Hacker News corpus has a few very nice properties. It is small enough that it can be analyzed on a laptop but at the same time it's big and interesting enough to do some non trivial experiments for learning or otherwise. To do any analysis it would be nice to have a copy of HN corpus. Looking around on the web I did find some efforts to have such a copy but each had something missing. Google BigQuery HN dataset came the closest but looks like it has not been updated in a while.
Luckily HN has a nice FireBase API which updates in real time. So I wrote a (very) small crawler to get all the items starting with id 1 all the way to id 25,562,625 (at the time of this writing).
Once the initial dataset has been crawled, incremental updates are quite cheap. There is a small script which runs once a day to download everything since last sync and then uploads a snapshot to this repo, in case anyone else finds it useful as well.
This script has two dependencies, tqdm
for reporting progress and aiohttp
for async http client support. First step is to install them
pip install tqdm aiohttp
After this running the script running is as simple as
python hn_async2.py
This will start downloading all items sequentially starting with id 1 to the current max from Firebase DB and store them locally in a SQLite database named hn2.db3. Once the initial download is finished, which can take a long time depending on your computer and network, subsequent runs only download the new items created since the last run so they finish quickly.
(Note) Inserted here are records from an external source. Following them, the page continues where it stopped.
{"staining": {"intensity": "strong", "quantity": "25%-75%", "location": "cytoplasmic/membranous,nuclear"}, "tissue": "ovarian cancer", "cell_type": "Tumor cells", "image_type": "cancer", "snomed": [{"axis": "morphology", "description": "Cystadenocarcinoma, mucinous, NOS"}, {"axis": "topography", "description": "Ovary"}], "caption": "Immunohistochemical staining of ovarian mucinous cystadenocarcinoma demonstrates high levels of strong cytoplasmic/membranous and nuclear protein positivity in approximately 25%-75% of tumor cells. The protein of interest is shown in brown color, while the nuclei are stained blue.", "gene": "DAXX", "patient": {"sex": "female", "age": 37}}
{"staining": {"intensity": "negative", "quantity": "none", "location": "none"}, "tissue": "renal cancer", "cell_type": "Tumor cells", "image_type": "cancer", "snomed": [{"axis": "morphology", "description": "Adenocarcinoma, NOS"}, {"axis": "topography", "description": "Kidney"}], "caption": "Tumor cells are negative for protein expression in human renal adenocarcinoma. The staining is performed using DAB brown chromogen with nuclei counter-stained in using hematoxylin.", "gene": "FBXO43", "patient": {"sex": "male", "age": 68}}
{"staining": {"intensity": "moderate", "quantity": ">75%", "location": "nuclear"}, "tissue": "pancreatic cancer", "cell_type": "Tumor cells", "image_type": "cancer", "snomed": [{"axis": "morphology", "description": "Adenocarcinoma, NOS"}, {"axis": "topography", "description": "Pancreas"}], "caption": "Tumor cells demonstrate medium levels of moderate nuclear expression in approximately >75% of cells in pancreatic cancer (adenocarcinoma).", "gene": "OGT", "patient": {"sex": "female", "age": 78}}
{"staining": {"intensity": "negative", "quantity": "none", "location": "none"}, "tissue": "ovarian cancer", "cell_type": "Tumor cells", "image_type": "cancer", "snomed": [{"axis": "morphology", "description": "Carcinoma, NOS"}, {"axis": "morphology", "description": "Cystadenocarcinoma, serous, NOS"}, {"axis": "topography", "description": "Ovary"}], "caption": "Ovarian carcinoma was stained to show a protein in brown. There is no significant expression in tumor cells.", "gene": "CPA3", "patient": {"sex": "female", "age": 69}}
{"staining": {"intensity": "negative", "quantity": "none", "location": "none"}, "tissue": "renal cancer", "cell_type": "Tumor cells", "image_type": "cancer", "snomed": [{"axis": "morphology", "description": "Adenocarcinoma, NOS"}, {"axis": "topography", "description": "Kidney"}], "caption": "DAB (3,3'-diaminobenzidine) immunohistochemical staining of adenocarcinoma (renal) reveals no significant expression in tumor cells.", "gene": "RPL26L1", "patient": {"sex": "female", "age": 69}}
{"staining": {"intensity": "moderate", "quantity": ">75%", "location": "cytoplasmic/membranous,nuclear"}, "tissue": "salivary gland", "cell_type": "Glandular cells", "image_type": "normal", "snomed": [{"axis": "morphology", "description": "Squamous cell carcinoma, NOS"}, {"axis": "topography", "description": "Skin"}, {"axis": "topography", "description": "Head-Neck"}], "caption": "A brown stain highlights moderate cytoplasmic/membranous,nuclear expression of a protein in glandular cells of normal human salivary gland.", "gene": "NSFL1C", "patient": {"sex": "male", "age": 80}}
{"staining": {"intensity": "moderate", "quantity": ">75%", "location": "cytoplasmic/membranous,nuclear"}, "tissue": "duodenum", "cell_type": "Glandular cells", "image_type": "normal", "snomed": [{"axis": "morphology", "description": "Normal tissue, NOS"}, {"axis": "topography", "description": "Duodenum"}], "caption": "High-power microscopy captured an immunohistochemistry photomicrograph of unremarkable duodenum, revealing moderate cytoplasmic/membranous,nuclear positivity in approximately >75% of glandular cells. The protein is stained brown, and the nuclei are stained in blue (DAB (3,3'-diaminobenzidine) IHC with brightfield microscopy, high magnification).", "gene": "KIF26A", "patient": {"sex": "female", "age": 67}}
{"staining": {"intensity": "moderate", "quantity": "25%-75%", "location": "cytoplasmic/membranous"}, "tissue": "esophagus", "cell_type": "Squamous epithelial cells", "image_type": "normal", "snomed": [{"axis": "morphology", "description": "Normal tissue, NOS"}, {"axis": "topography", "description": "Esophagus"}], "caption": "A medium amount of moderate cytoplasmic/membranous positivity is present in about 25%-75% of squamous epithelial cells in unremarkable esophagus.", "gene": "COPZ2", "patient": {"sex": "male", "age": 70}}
The whole DB is around 13GB uncompressed but its mostly comments. If we limit to titles and urls of stories submitted on HN then its less than 1GB which easily compresses down to 30% of raw size. Daily updated snapshot all HN stories is available here
Once you have downloaded files, decompress the DB
zstd -d hn_stories.db3.zst
and load it in SQLite
sqlite3 hn_stories.db3
The schema of the DB is very simple. It only has one table - hn_stories which contains integer ID of the story and its attributes stored as JSON.
.schema
CREATE TABLE hn_stories(id INT PRIMARY KEY, item_json TEXT);
Here is a sample of rows
┌────┬───────────────────────────────────────────────────────────────────────────────────────────────────────────────────────────────────────────────────────────────────────────────────────────────┐
│ id │ item_json │
├────┼───────────────────────────────────────────────────────────────────────────────────────────────────────────────────────────────────────────────────────────────────────────────────────────────┤
│ 20 │ {"by":"pg","time":1160424038,"title":"Salaries at VC-backed companies","url":"http://avc.blogs.com/a_vc/2006/10/search_by_salar.html"} │
│ 4 │ {"by":"onebeerdave","time":1160419662,"title":"NYC Developer Dilemma","url":"http://avc.blogs.com/a_vc/2006/10/the_nyc_develop.html"} │
│ 2 │ {"by":"phyllis","time":1160418628,"title":"A Student's Guide to Startups","url":"http://www.paulgraham.com/mit.html"} │
│ 3 │ {"by":"phyllis","time":1160419233,"title":"Woz Interview: the early days of Apple","url":"http://www.foundersatwork.com/stevewozniak.html"} │
│ 7 │ {"by":"phyllis","time":1160420455,"title":"Sevin Rosen Unfunds - why?","url":"http://featured.gigaom.com/2006/10/09/sevin-rosen-unfunds-why/"} │
│ 21 │ {"by":"sama","time":1160443271,"title":"Best IRR ever? YouTube 1.65B...","url":"http://www.techcrunch.com/2006/10/09/google-has-acquired-youtube/"} │
│ 9 │ {"by":"askjigga","time":1160421542,"title":"weekendr: social network for the weekend","url":"http://www.weekendr.com/"} │
│ 1 │ {"by":"pg","time":1160418111,"title":"Y Combinator","url":"http://ycombinator.com"} │
│ 5 │ {"by":"perler","time":1160419864,"title":"Google, YouTube acquisition announcement could come tonight","url":"http://www.techcrunch.com/2006/10/09/google-youtube-sign-more-separate-deals/"} │
│ 81 │ {"by":"justin","time":1171869130,"title":"allfreecalls.com shut down by AT&T","url":"http://www.techcrunch.com/2007/02/16/allfreecalls-shut-down/"} │
└────┴───────────────────────────────────────────────────────────────────────────────────────────────────────────────────────────────────────────────────────────────────────────────────────────────┘
Let me know if you find this useful. Thanks!